What needs to be done:
Starting at the first of the lines below and ending at the line that contains "dist [0.008922, 0.002572]", write these lines out again with "Rounding" swapped for "Precision" and everything else left as it is.

=== Material shown ===

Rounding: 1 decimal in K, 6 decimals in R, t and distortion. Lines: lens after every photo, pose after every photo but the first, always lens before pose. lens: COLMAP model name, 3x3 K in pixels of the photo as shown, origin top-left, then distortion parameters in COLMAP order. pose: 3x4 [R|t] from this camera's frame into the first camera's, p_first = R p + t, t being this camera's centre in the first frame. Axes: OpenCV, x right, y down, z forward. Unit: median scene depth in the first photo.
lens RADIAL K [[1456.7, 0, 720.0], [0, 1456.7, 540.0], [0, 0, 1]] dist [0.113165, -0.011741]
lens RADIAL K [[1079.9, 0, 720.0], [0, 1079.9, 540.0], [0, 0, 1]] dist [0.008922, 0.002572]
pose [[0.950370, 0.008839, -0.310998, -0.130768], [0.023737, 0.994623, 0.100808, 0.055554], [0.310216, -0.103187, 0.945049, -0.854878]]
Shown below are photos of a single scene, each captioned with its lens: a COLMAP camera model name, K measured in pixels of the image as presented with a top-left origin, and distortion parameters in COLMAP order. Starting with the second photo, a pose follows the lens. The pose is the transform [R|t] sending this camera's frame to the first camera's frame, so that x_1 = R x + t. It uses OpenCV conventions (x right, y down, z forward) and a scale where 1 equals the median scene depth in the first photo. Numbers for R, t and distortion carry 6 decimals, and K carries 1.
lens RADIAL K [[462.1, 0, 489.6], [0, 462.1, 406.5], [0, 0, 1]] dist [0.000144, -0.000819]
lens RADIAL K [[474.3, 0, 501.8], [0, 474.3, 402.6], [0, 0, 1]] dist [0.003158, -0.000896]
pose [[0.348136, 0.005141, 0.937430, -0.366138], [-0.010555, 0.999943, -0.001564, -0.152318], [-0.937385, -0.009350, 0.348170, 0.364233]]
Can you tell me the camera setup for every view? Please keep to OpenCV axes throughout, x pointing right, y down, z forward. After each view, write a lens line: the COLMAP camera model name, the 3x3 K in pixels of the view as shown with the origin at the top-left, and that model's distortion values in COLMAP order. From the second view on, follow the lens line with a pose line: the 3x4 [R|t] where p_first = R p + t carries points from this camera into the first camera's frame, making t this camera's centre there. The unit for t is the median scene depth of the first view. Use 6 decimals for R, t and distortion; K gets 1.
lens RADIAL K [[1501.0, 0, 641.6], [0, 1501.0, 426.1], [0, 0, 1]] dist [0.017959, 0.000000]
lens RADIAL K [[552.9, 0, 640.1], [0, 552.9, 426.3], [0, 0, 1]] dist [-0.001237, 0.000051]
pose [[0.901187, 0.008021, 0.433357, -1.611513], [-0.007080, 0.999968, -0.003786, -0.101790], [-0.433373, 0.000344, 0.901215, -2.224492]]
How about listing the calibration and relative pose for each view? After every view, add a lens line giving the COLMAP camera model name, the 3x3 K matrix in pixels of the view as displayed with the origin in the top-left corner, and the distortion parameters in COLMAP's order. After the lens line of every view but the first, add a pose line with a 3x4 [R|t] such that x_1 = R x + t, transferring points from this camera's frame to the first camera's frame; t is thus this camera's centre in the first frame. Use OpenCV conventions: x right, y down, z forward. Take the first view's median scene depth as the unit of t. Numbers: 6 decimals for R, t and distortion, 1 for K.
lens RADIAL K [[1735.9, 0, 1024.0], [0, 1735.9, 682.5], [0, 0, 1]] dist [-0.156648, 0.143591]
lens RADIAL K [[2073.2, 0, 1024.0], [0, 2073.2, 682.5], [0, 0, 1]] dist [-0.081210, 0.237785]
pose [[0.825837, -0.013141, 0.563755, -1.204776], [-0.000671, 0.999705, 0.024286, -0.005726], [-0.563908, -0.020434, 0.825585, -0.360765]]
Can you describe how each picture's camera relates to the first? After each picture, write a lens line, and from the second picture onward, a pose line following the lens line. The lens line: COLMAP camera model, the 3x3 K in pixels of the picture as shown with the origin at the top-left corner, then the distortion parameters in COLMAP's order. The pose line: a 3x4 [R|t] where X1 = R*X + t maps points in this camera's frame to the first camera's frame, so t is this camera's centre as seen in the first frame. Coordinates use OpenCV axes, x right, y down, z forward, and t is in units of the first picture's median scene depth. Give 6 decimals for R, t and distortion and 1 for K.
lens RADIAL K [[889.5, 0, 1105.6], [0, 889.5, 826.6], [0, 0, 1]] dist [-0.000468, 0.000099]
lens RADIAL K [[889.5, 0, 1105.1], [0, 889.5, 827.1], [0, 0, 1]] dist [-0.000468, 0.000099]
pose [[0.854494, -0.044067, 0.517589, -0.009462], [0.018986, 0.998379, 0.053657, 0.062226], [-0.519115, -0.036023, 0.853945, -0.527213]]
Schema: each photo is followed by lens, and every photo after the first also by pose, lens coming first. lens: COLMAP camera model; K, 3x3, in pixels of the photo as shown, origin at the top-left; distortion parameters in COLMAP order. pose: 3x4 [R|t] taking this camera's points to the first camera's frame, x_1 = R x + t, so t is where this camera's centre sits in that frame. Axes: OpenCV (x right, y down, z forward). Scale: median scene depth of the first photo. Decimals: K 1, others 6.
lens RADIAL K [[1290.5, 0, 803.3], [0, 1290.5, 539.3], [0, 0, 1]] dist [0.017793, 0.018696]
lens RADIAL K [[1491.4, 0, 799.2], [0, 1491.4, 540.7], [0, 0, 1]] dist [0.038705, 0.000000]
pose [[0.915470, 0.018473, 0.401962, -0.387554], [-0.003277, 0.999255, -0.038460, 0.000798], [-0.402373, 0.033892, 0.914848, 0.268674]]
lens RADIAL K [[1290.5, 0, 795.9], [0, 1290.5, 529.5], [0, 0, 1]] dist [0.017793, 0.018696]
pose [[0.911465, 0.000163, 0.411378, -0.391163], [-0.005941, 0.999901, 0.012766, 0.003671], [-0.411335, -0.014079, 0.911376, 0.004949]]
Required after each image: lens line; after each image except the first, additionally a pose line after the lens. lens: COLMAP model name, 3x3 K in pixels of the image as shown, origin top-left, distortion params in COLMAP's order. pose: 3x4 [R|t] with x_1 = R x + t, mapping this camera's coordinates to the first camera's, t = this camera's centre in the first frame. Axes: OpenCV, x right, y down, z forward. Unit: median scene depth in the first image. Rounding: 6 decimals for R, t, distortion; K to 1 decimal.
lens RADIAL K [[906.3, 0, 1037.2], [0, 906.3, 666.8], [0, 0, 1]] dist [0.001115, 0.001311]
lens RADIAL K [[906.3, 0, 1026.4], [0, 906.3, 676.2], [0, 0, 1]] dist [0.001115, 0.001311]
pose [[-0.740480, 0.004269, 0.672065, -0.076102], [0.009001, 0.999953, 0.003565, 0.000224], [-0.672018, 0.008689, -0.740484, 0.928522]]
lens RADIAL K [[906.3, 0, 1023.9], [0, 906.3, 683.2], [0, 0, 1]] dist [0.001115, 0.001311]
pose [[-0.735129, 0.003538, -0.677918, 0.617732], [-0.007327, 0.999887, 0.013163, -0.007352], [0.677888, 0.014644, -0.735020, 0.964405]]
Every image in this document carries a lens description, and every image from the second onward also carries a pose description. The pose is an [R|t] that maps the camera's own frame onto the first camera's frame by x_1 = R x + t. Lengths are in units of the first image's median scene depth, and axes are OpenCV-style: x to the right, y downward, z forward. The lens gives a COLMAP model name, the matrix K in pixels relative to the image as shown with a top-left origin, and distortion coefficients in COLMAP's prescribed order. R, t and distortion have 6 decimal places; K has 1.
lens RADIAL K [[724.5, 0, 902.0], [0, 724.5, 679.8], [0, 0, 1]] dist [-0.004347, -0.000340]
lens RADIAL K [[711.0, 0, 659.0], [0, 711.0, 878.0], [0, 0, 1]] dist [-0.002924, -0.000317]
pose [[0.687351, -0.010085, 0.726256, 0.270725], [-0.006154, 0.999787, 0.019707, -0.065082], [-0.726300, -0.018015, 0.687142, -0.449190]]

===

Solution to this task:
Precision: 1 decimal in K, 6 decimals in R, t and distortion. Lines: lens after every photo, pose after every photo but the first, always lens before pose. lens: COLMAP model name, 3x3 K in pixels of the photo as shown, origin top-left, then distortion parameters in COLMAP order. pose: 3x4 [R|t] from this camera's frame into the first camera's, p_first = R p + t, t being this camera's centre in the first frame. Axes: OpenCV, x right, y down, z forward. Unit: median scene depth in the first photo.
lens RADIAL K [[1456.7, 0, 720.0], [0, 1456.7, 540.0], [0, 0, 1]] dist [0.113165, -0.011741]
lens RADIAL K [[1079.9, 0, 720.0], [0, 1079.9, 540.0], [0, 0, 1]] dist [0.008922, 0.002572]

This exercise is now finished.